Dairy farming has been part of agriculture for thousands of years. Dairy cows are bred specifically to produce large quantities of milk. In Namibia, villages in the remotest areas know the importance of a reliable dairy cow to supply in the daily milk needs of the villagers.

The importance of looking after these valuable animals was stressed at last week’s Management and Leadership Expert cc training workshop in Windhoek that will be taken to various parts of the country until the end of October. Dairy cows are required to give birth to one calf per year to continue producing milk. They are usually artificially inseminated within three months of giving birth. These high milk producing cows are only productive for an average of three years, after which they are culled and the meat is normally used for beef.

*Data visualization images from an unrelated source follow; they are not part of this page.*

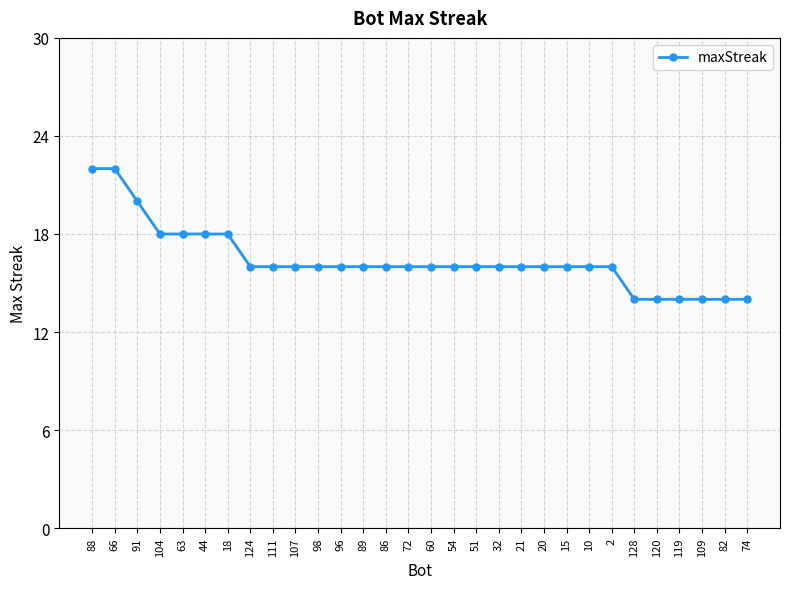

What is the difference between the values at 63 and 82?

4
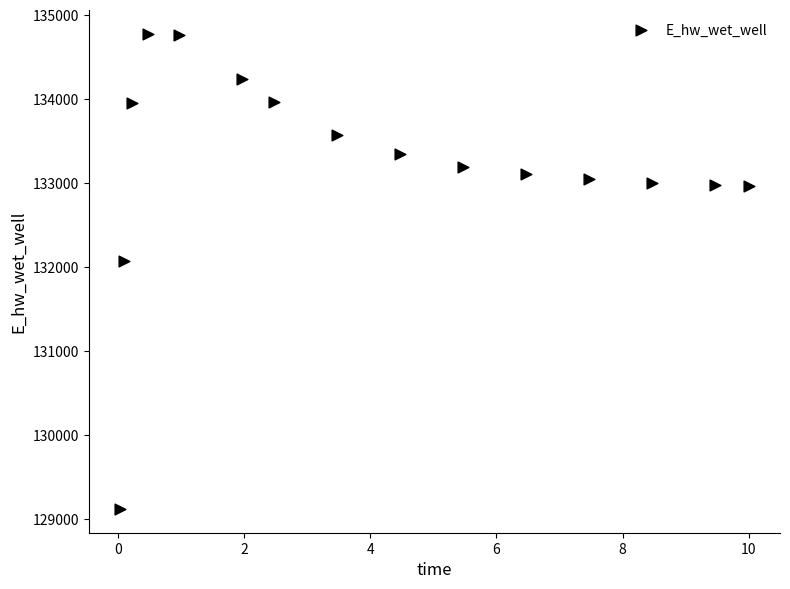

What is the range of Y values (max minus min)?

5648.0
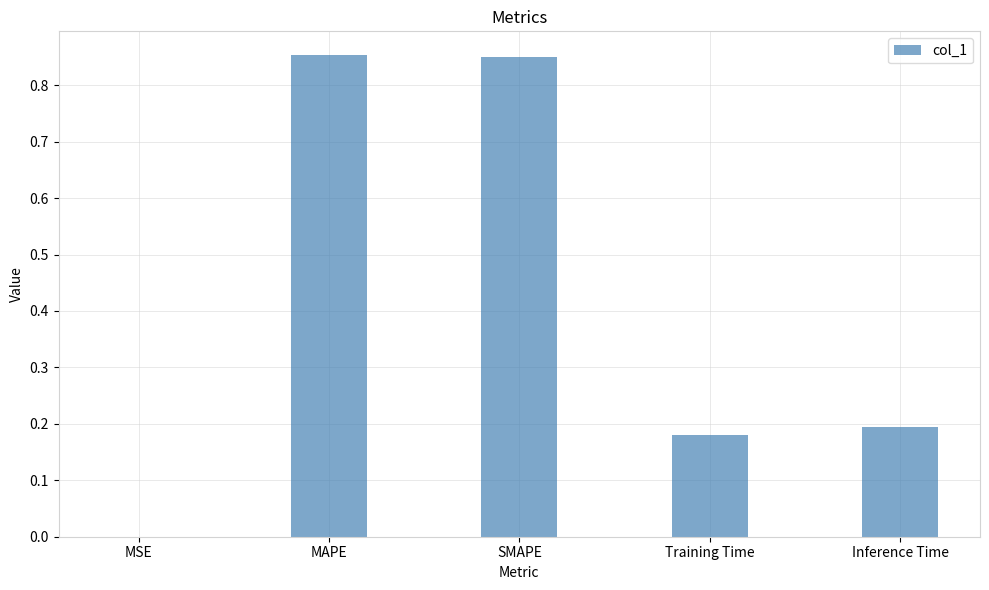

What is the sum of the values at MAPE and SMAPE?

1.7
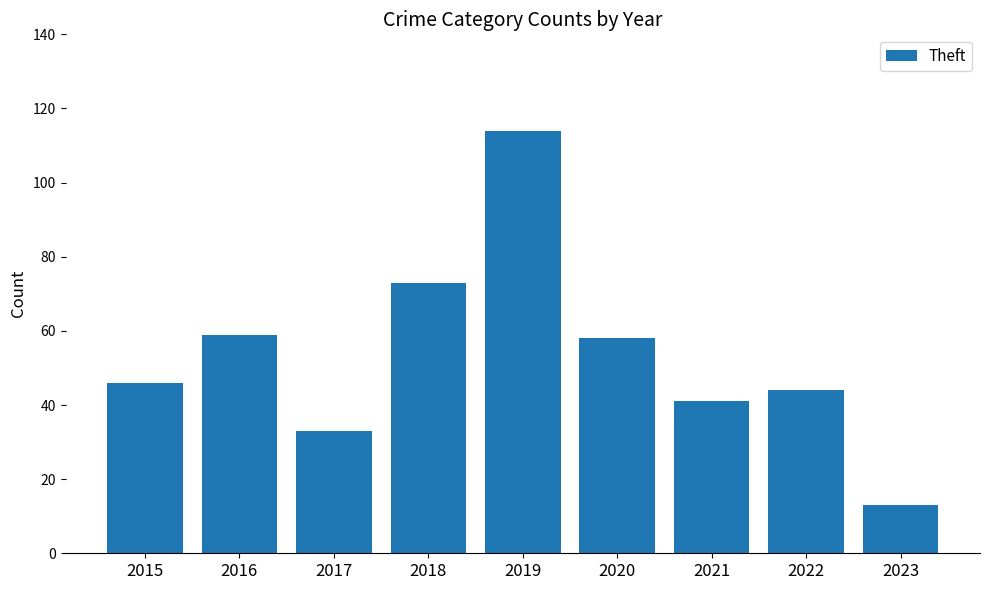

What is the maximum value shown in the chart?

114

Commercial dairy cows are kept in herds that can vary in size from fewer than five cows to several thousand in large commercial farming systems. There are around 250 million cows producing milk across the world. The European Union is the largest milk producer and has about 23 million dairy cows. This compares with ten million in North America and over six million in Australia and New Zealand. Milk production is also on the increase in South-East Asia, including countries not traditionally noted for their milk consumption, such as China, which now has over 12 million cows producing milk.

Over the last 50 years, dairy farming has become more intensive to increase the amount of milk produced by each cow. The Holstein-Friesian, the type of dairy cow most common in the UK, Europe and the USA has been bred to produce very high yields of milk. Around 22 litres per day is typical in the UK. The average yield in the US is even higher at over 30 litres per day. Milk production per cow has more than doubled in the past 40 years. If they were producing just enough to feed their calves, as nature intended, this would be about three or four litres a day.

In Namibia most dairy cows still have access to grazing on pasture for part of the day in summer, or even all year round. This is known as ‘zero grazing’, and is increasingly used in North America and parts of the UK for large and high yielding herds.

Intensive dairy farming results in an increasing number of welfare problems for dairy cows. Lectures were given at the workshop on how to prevent and deal with the most common health problems associated with increased dairy production.